Deterministic Envelopes for Tamed SGLD: Decoupling Stochastic-Gradient Noise and Localizing Taming
For practitioners of Bayesian sampling and stochastic optimization, this work provides a principled method to reduce bias in tamed Langevin algorithms without sacrificing stability.
The paper addresses the stationary bias introduced by tamed stochastic-gradient Langevin dynamics when the denominator depends on the same stochastic gradient as the numerator. It proposes a deterministic-envelope framework that decouples the taming from the stochastic gradient, reducing bias while maintaining stability, and validates the approach with experiments showing bias reduction and stabilization.

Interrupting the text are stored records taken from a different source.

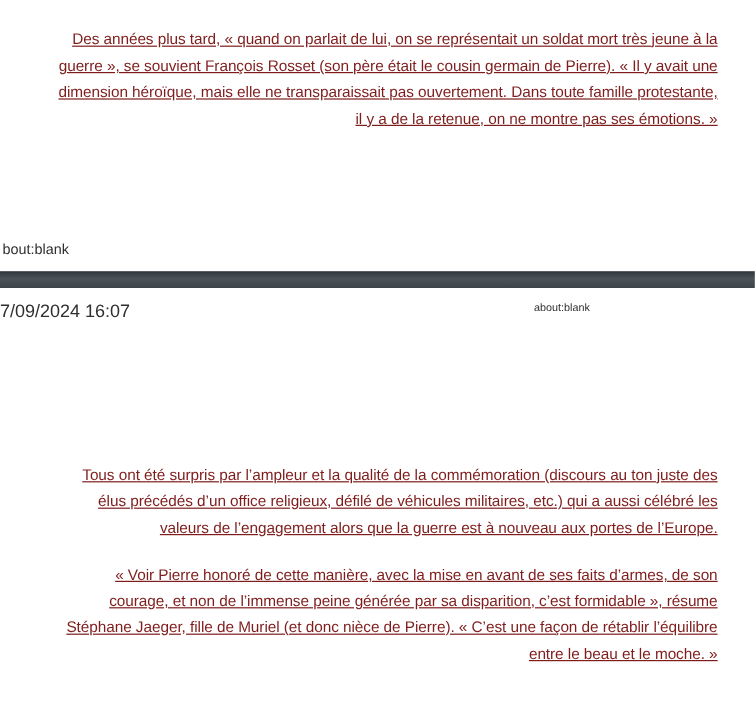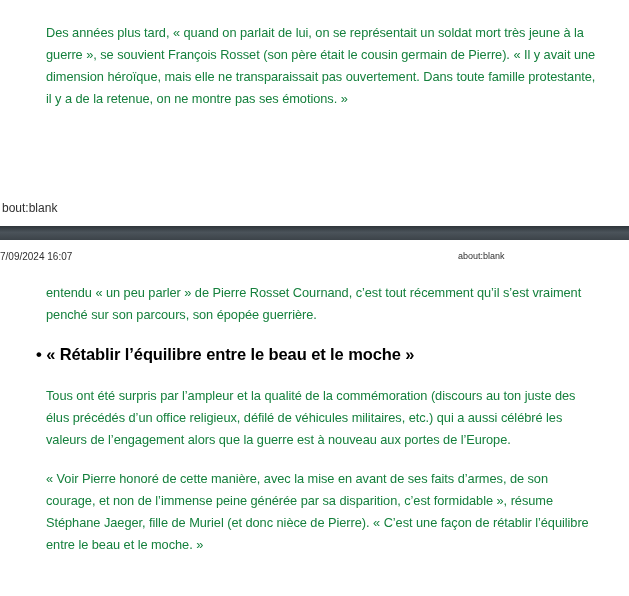--- a/index.html
+++ b/index.html
@@ -14,23 +14,24 @@
   .viewport {
     position: absolute;
     inset: 0;
   }
   .para {
     position: absolute;
     left: 46px;
     width: 552px;
     font-size: 12.8px;
     line-height: 22px;
-    color: #15803d;
+    color: #7f1d1d;
     letter-spacing: -0.05px;
-    text-align: left;
+    text-align: right;
+    text-decoration: underline;
   }
   .p1 { top: 9px; }
   .p2 { top: 110px; }
   .p3 { top: 269px; }
   .p4 { top: 372px; }
   .p5 { top: 455px; }
   .footer-url {
     position: absolute;
     left: 2px;
     top: 201px;
@@ -42,26 +43,26 @@
     left: 0;
     top: 226px;
     width: 629px;
     height: 14px;
     background: linear-gradient(180deg, #2e353a 0%, #4b535a 45%, #3c4349 100%);
   }
   .print-header-date {
     position: absolute;
     left: 0px;
     top: 251px;
-    font-size: 10px;
+    font-size: 15px;
     color: #2f2f2f;
   }
   .print-header-title {
     position: absolute;
-    left: 458px;
+    left: 445px;
     top: 251px;
     font-size: 9px;
     color: #2f2f2f;
   }
   .section-heading {
     position: absolute;
     left: 36px;
     top: 330px;
     width: 562px;
     font-size: 16.5px;
@@ -80,21 +81,19 @@
 
 
   <div class="footer-url">bout:blank</div>
 
   <div class="page-separator"></div>
 
   <div class="print-header-date">7/09/2024 16:07</div>
 
   <div class="print-header-title">about:blank</div>
 
-  <p class="para p3">entendu « un peu parler » de Pierre Rosset Cournand, c’est tout récemment qu’il s’est vraiment penché sur son parcours, son épopée guerrière.</p>
 
-  <h2 class="section-heading">• « Rétablir l’équilibre entre le beau et le moche »</h2>
 
   <p class="para p5">« Voir Pierre honoré de cette manière, avec la mise en avant de ses faits d’armes, de son courage, et non de l’immense peine générée par sa disparition, c’est formidable », résume Stéphane Jaeger, fille de Muriel (et donc nièce de Pierre). « C’est une façon de rétablir l’équilibre entre le beau et le moche. »</p>
 
   <p class="para p4">Tous ont été surpris par l’ampleur et la qualité de la commémoration (discours au ton juste des élus précédés d’un office religieux, défilé de véhicules militaires, etc.) qui a aussi célébré les valeurs de l’engagement alors que la guerre est à nouveau aux portes de l’Europe.</p>
 
 </div>
 
 </body></html>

Stochastic-gradient Langevin algorithms often use tamed denominators to stabilize non-globally Lipschitz drifts. This paper shows that when the denominator depends on the same stochastic-gradient realization as the numerator, the taming step changes the stochastic oracle itself and can create a stationary bias even if the original stochastic gradient is unbiased. We propose a structure-preserving framework for designing tamed denominators. It fixes the denominator before the oracle noise is sampled and uses localized deterministic envelopes to avoid unnecessary taming in typical regions. These kernels keep the stabilizing effect of taming while avoiding the bias introduced by a gradient-dependent denominator. Our theory explains how the stationary error splits into the bias caused by oracle-dependent taming and the remaining error introduced by deterministic stabilization. Within this deterministic-envelope family, the analysis identifies a far-tail condition that explains the limitation of local soft envelopes and motivates a hybrid member: soft in the typical region, but protected by hard-tail control on rare excursions. Experiments confirm the predicted stationary distortions of random denominators, the bias reduction of deterministic-envelope designs, and the stabilizing effect of the hybrid construction.